Iran's Deputy Foreign Minister on Tuesday said the Netherlands had the power to stop a right-wing Dutch lawmaker from screening a film about the Koran which has already sparked protests in the Muslim world.

Geert Wilders, who has described the Koran as "fascist" book that incites violence, plans to show his 15-minute film later this month despite mounting unrest and appeals from the Dutch government that it will harm Dutch interests abroad.

"The Netherlands is responsible ...they can stop it," said Mahdi Safari, urging the Dutch government to invoke the Universal Declaration of Human Rights. Freedom of speech should not stretch to allowing Wilders to offend the rights of others, he added, citing article 29 of the declaration.

"If such a man will insist on this it is irresponsible for the world and society," Safari told journalists at a briefing after meeting Dutch Foreign Minister Maxime Verhagen.

The Dutch government has warned the short film might spark unrest and sanctions similar to those unleashed when Danish newspapers published cartoons of the Prophet Mohammad in 2006.

Asked how Iran would act in response to the film Safari said: "All possibilities are on the table."

"We will show an appropriate reaction," he added.

Dutch businesses fear a loss of trade in Muslim countries and Dutch embassies are braced for attack.

The Dutch government has sought to distance itself from Wilders and plans a diplomatic offensive to contain any fallout similar to the Danish cartoon controversy.

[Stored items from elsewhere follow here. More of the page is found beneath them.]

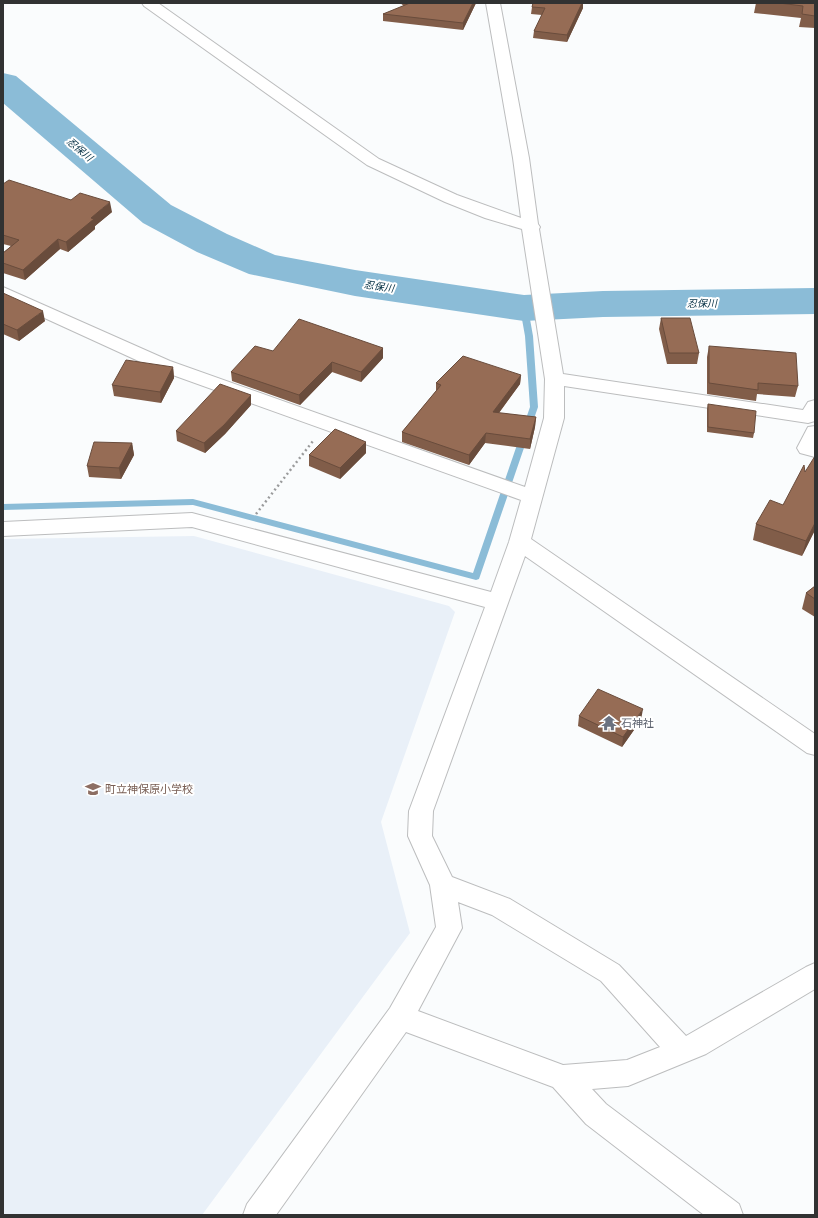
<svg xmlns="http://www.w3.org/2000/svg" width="818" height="1218" viewBox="0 0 818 1218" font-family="'PT Sans Narrow','Noto Sans JP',sans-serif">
<rect width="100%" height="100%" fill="#fafcfd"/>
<!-- built -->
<path fill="#e9f0f8" d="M194,536l255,70 6,6 -74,210 29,111 -208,282h-199v-676z"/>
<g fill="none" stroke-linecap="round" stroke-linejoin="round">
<!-- stream -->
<path fill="#8bbcd7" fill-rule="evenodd" d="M521,306h3l4,2 5,28 5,71 -59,172 -3,1 -283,-75 -190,5v-6l190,-5 280,74 57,-166 -5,-71 -5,-28z"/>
<!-- river -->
<path fill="#8bbcd7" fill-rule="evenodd" d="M3,73l13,3 155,129 56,29 48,21 80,15 169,25 79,-4 212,-3v26l-212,3 -79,4 -169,-25 -106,-22 -52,-22 -54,-29 -140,-120z"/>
<defs>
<path id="minor" d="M142,3h16l221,156 78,36 64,23 -8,-60 -27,-155h14l29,155 9,66 2,3 -1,2 24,145 240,36 5,-8 7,-2v21l-7,2 -244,-37v32l-33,121 284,195v21l-8,-2 -282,-197 -92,255 -1,25 20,41 58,22 109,66 67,71 120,-69 9,-4v26l-109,65 -78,32 -36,3 14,15 133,100 4,11h-39l-118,-91 -33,-37 -147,-55 -130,183h-33l4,-11 143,-196 46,-81 -6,-42 -22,-49 1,-25 76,-204 -293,-80 -189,9v-14l189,-9 299,79 18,-50 12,-42 -365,-131 -153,-70v-12l167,74 355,126 19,-69 1,-39 -23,-150 -37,-11 -40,-16 -78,-37 -223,-159zM458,902l34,13 109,66 59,66 -33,13 -64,5 -145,-54 44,-83z
M815,426v31l-15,-4 -3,-5 11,-21z"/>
</defs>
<!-- minor casing -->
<use href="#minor" stroke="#bcbdbe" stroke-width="2"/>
<!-- path -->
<path stroke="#9a9b9c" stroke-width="2.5" stroke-dasharray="2 3" stroke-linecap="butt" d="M256,514l57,-73"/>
<!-- minor -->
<use href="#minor" fill="#fff" fill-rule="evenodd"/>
</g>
<!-- wall -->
<path fill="#815d49" d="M400,3h76l-13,27 -80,-9v-7l21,-8z
M533,3h50v5l-16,34 -34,-4 1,-7 8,-16 -11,-1 1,-7z
M756,3h59v25l-16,-1 2,-9 -47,-5z
M3,184l68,16 41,12 -17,14v3l-27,23 -8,-3 -35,31 -22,-7v-20l8,-7 -8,-2z
M3,293l42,28 -26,20 -16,-7z
M661,318l38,35 -2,11h-30l-8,-35z
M709,346l89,40 -3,11 -38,-3 -1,7 -49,-7v-37z
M383,348v10l-22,24 -29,-10 -32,33 -68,-24 -1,-9 42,-21z
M173,367l1,11 -13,25 -47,-7 -2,-11z
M521,375l-1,9 -21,29 37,4 -1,10 -5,22 -45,-6 -16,22 -67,-23v-10l34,-41v-8z
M708,404l46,29 -1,5 -46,-6v-23z
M251,405l-26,29 -20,19 -28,-12 -1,-10z
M132,443l2,12 -13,24 -32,-2 -2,-11z
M366,453l-26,26 -31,-13v-11z
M805,472l10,58 -13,26 -49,-16 3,-16 27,-19z
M815,586v31l-13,-8 4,-16z
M579,716l62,4 -19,27 -44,-21z"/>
<!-- shaded-wall -->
<path fill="#694c3c" d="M473,3h3l-13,27v-7z
M582,3h1v5l-16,34v-7z
M110,202l2,10 -17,14v3l-27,23 -2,-10 25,-24z
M58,239l2,10 -35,31 -2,-10z
M43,311l2,10 -26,20 -2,-11z
M383,348v10l-22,24v-10z
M332,362v10l-32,33 -1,-10z
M173,367l1,11 -13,25 -1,-11z
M521,375l-1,9 -28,38 1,-10z
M251,395v10l-26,29 -20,19 -1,-10z
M536,417l-1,10 -5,22v-10z
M486,433l-1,10 -16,22v-10z
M366,442v11l-26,26v-11z
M132,443l2,12 -13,24 -2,-11z
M815,523v7l-13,26 4,-15z
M643,709l-2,11 -19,27 1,-10z"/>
<!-- building -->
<path fill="#966c55" stroke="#694c3c" d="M410,3h63l-10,20 -80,-9z
M533,3h49l-15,32 -33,-4 11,-23 -13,-1z
M779,3h36v13l-13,-2 1,-8z
M9,180l62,20 9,-7 30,9 -19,16 3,1 -28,23 -8,-3 -35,31 -20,-7v-10l16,-13 -16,-5v-51z
M3,293l40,18 -26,19 -14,-6z
M661,318h29l9,35h-30z
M299,319l84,29 -22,24 -29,-10 -33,33 -68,-23 24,-26 18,5z
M709,346l87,7 2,33 -40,-3v7l-49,-7z
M463,356l58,19 -28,37 43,5 -6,22 -44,-6 -17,22 -67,-23 39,-47 -5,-2z
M126,360l47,7 -13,25 -48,-7z
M220,384l31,11 -27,30 -20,18 -28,-12z
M708,404l48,7 -2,22 -46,-6z
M335,429l31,13 -26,26 -31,-13z
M94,442l38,1 -13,25 -32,-2z
M815,456v67l-9,18 -50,-17 14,-24 13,5 21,-40 1,7z
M815,586v13l-9,-6z
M598,689l45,20 -20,28 -44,-21z"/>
<!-- icons -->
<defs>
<symbol id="temple-bare" viewBox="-9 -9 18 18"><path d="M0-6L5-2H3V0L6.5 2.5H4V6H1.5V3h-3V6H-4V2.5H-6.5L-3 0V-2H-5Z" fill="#6b7280" stroke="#fff" stroke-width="2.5" paint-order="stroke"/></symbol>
<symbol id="school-bare" viewBox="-9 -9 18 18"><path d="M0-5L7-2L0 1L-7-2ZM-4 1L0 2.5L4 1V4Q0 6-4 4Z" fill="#8d6e63" stroke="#fff" stroke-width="2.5" paint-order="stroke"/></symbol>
</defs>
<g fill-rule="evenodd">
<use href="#temple-bare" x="598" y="712" width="22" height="22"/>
<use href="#school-bare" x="82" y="778" width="22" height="22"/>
</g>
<g text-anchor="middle" stroke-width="4" stroke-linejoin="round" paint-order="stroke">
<!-- far-water labels -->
<g font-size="10" font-style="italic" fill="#042f43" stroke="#fff">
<text transform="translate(80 149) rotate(40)" y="4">忍保川</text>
<text transform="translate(379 286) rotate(8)" y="4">忍保川</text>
<text transform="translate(702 303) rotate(-1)" y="4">忍保川</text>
</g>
<!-- worship labels -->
<g font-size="11" fill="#5b616d" stroke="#fff" text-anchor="start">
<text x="621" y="727">石神社</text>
</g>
<!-- education labels -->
<g font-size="11" fill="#785e54" stroke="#fff" text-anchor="start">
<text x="105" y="793">町立神保原小学校</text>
</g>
</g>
<!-- border -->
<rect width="818" height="1218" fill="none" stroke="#313232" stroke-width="8"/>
</svg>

Both Safari and Iran's ambassador to the Netherlands Bozorgmehr Ziaran said they could not predict the reaction of the world's 1.2 billion Muslims to the film, or prevent possible violence.

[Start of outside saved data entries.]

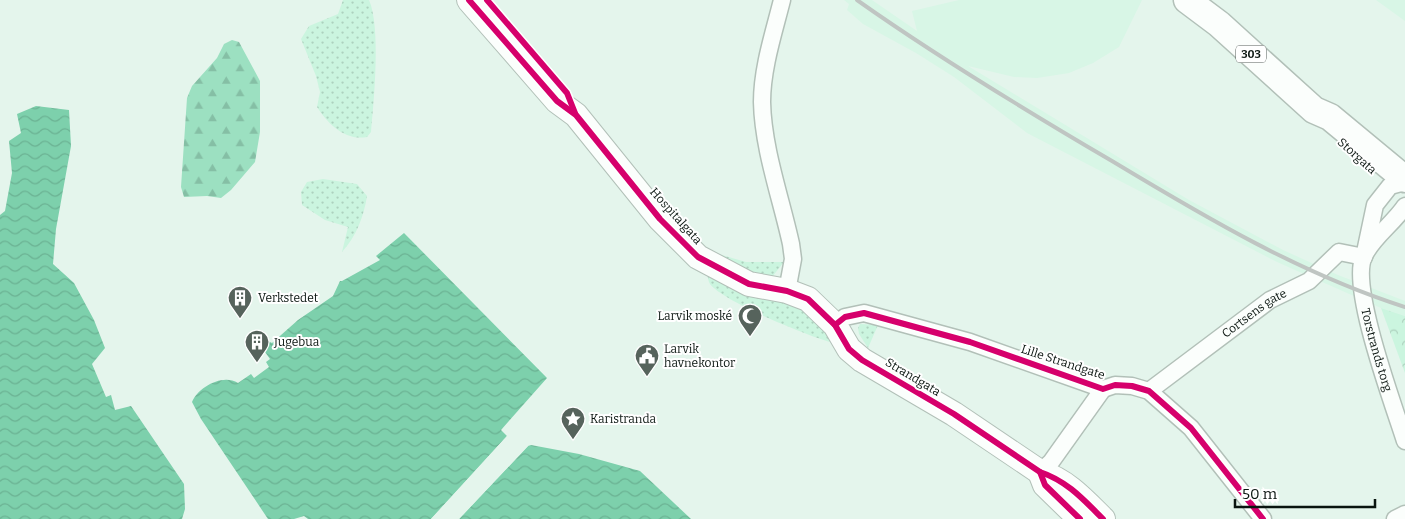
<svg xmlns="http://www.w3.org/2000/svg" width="1405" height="519" font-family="Bitter,serif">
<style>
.built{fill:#d8f6e6}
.grass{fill:url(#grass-dots)}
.forest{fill:url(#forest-firs)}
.park{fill:url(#park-crowns)}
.water{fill:url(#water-waves)}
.pier{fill:#e4f5ec}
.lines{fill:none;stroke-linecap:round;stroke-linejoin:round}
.minor-casing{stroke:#b2c0b8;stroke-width:19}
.secondary-casing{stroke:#b2c0b8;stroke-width:26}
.primary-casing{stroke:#b2c0b8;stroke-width:29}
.minor{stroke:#fbfefc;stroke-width:16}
.secondary{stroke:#fbfefc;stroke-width:24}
.primary{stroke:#fbfefc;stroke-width:26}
.rail{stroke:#bfc5c2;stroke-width:4}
.cycleway-casing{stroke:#fff;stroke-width:9}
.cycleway{stroke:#d6006c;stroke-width:6}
.labels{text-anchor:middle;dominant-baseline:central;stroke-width:4;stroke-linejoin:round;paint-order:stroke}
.shield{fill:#fff;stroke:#535a57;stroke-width:1}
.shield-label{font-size:11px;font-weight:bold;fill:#09140f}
.street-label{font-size:12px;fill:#09140f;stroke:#fff}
.poi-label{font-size:12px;fill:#09140f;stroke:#fff;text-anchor:start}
</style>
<defs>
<pattern id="grass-dots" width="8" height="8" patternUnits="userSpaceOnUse" patternTransform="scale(1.25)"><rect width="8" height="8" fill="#cbf5df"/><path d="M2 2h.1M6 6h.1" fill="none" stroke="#add1be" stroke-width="1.8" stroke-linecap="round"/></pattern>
<pattern id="forest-firs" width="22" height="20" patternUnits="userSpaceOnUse" patternTransform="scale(1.25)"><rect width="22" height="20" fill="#9ce0c1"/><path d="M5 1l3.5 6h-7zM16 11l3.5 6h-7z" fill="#85bfa5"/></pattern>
<pattern id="park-crowns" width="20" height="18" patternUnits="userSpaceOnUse" patternTransform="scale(1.25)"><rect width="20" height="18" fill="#cbf5df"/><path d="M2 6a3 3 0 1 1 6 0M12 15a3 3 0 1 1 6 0" fill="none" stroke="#add1be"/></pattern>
<pattern id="water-waves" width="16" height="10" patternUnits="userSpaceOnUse" patternTransform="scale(1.25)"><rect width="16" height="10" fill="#7dd0ac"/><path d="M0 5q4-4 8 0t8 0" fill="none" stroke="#6bb293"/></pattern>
</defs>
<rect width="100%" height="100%" fill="#e4f5ec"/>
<g class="built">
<path d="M 844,0 L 872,0 L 917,31 L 912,11 L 959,0 L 1142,0 L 1119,47 L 1093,63 L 1069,73 L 1037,78 L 1014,77 L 968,66 L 1189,200 L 1283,250 L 1338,275 L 1405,301 L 1405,316 L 1381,308 L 1277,262 L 1027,133 L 954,77 L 916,53 L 863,24 L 847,10 L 849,4 Z"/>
<path d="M 1376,0 L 1405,0 L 1405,21 Z"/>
</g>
<g class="grass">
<path d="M 343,0 L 369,0 C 381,27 374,101 371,132 L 367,137 C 345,141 328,124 317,107 L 320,92 L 316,76 L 301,39 L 309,26 L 338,14 Z"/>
<path d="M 323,179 L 357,184 L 367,196 C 364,216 356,237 342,252 L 348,227 L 325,220 L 302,205 L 301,192 L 307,182 Z"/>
<path d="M 718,254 L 746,262 L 784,262 L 772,277 L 757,278 Z"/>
<path d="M 707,273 C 732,282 790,296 809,311 C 817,317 829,333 830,342 C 806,335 724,302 710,284 C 708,281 708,277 707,273 Z"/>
<path d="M 860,324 L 878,325 L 868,348 L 859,334 L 858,328 Z"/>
</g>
<path class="forest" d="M 232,40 L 239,42 L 260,81 L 260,132 L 255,162 L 231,190 L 221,198 L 207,196 L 184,197 L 181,187 L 187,98 L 192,86 L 217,58 L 224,44 Z"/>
<path class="park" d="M 1381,308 L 1405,316 L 1405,373 Z"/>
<g class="water">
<path d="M 36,106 L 69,110 L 71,146 L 56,229 L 53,264 L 74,283 L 94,320 L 105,348 L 92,364 L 106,397 L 111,395 L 115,410 L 131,406 L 184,484 L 185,509 L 182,519 L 0,519 L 0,215 L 5,211 L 12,173 L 9,141 L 21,133 L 17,114 Z"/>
<path d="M 404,233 L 547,378 L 501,430 L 507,436 L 431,519 L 308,519 L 304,516 L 294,519 L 268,519 L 201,419 L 192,402 C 198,387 223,373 238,383 L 251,374 L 254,378 L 269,367 L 266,362 L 270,359 L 260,345 L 268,341 L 272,343 L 298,320 L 333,296 L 340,281 L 342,281 L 380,260 L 376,256 Z"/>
<path d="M 531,445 L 579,454 L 640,471 L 691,519 L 459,519 L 528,446 Z"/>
</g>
<g class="pier">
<path d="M 507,436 L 509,438 L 434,519 L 431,519 Z"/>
<path d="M 525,445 L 528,446 L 459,519 L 457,519 Z"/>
</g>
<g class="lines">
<defs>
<g id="minor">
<path d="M 782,0 C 774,32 762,68 762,102 C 763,149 781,198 791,244 L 793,259 L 787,291"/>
<path id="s1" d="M 1405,206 C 1393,224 1373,237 1364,256 C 1349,286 1394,406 1405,441"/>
<path d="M 835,325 L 845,317 L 864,313 L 970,342 L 1103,389 L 1115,385 L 1132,386 L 1149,391 L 1191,428 L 1263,519"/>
<path id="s2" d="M 1149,391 L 1270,300 L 1309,281 L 1339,252 L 1364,257 L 1375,205 L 1390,186 L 1405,182"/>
<path d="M 1040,472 L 1051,462 L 1103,389"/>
<path d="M 1395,519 L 1405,514"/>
</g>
<g id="secondary">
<path d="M 469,0 L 557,101 L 576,115 L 660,219 L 698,257 L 749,284 L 787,291 L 808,299 L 835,325 L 849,349 L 862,360 L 954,414 L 1040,472 C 1067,481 1083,499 1103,519"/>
<path d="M 1040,472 L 1045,485 L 1080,519"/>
</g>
<path id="primary" d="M 1187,0 L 1219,24 L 1314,110 L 1330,117 L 1405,179"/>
</defs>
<use href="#minor" class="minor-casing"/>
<use href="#secondary" class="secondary-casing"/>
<use href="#primary" class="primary-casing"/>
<use href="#minor" class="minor"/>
<use href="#secondary" class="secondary"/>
<use href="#primary" class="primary"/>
<path class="rail" d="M 857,0 C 939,58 1025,110 1112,161 C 1205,217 1301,274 1405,307"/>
<defs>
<g id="cycleway">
<path d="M 469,0 L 557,101 L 576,115 L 660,219 L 698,257 L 749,284 L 787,291 L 808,299 L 835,325 L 849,349 L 862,360 L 954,414 L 1040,472 C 1067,481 1083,499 1103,519"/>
<path d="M 487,0 L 567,93 L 575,113"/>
<path d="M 835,325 L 845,317 L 864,313 L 970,342 L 1103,389 L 1115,385 L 1132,386 L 1149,391 L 1191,428 L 1263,519"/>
<path d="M 1040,472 L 1045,485 L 1080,519"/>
</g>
</defs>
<use href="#cycleway" class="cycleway-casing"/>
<use href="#cycleway" class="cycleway"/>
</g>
<defs>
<symbol id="building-pin" viewBox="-11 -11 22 30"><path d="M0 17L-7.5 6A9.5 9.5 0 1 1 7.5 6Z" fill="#56635c" stroke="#fff"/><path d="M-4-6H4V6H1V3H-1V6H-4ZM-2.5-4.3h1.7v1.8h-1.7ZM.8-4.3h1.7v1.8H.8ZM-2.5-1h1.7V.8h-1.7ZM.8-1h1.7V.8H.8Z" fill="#fff"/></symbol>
<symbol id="mosque-pin" viewBox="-11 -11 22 30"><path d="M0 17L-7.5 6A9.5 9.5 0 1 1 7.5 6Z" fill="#56635c" stroke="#fff"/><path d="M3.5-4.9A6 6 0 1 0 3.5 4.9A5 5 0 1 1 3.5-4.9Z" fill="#fff"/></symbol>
<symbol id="civic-pin" viewBox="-11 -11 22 30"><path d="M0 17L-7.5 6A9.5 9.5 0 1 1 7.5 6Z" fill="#56635c" stroke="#fff"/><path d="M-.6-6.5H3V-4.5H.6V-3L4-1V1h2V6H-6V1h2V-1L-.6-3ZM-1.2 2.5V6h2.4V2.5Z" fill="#fff"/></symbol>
<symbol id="sight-pin" viewBox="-11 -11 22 30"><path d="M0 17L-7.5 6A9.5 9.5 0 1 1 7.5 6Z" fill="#56635c" stroke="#fff"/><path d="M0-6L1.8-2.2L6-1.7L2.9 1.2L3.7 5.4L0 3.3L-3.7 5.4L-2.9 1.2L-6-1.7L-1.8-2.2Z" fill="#fff"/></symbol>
</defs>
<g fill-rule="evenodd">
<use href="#building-pin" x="226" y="284" width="28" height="38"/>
<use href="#mosque-pin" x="736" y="302" width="28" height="38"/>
<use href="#building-pin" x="243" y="328" width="28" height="38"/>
<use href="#civic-pin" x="633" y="342" width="28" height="38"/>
<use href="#sight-pin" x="559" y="405" width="28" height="38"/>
</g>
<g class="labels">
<rect class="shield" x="1236" y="45.5" width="30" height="17" rx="4"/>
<g class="shield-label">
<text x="1251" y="54">303</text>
</g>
<g class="street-label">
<text transform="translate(1357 156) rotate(42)">Storgata</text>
<text transform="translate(676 216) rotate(48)">Hospitalgata</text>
<text stroke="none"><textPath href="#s2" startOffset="131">Cortsens gate</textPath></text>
<text stroke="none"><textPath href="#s1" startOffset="161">Torstrands torg</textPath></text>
<text transform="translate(1063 362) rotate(18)">Lille Strandgate</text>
<text transform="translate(913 377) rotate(31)">Strandgata</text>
</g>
<g class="poi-label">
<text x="258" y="298">Verkstedet</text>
<text x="732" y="316" text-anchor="end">Larvik moské</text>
<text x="274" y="342">Jugebua</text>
<text x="664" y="349">Larvik<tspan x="664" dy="14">havnekontor</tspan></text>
<text x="590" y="419">Karistranda</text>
</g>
</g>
<path d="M1235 499v8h140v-8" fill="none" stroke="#09140f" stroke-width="2.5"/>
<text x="1242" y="499" font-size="15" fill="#09140f" stroke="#ffffff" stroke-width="4" paint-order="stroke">50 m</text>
</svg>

"Why would you expect us to control 1.2 billion Muslims when you cannot control one person," Ziaran said.

He added Wilders sought to violate Muslim's rights by demonising them, and was a war-monger and troublemaker.

"We do not need further confrontation. Things are boiling. We need wise men to bridge the gaps to reach out to each other...and promote peace and co-existence."

About 15,000 people protested in Afghanistan on Saturday, some burning Dutch and Danish flags in protest at Wilders' film and to condemn the reprinting of the cartoon of Mohammad.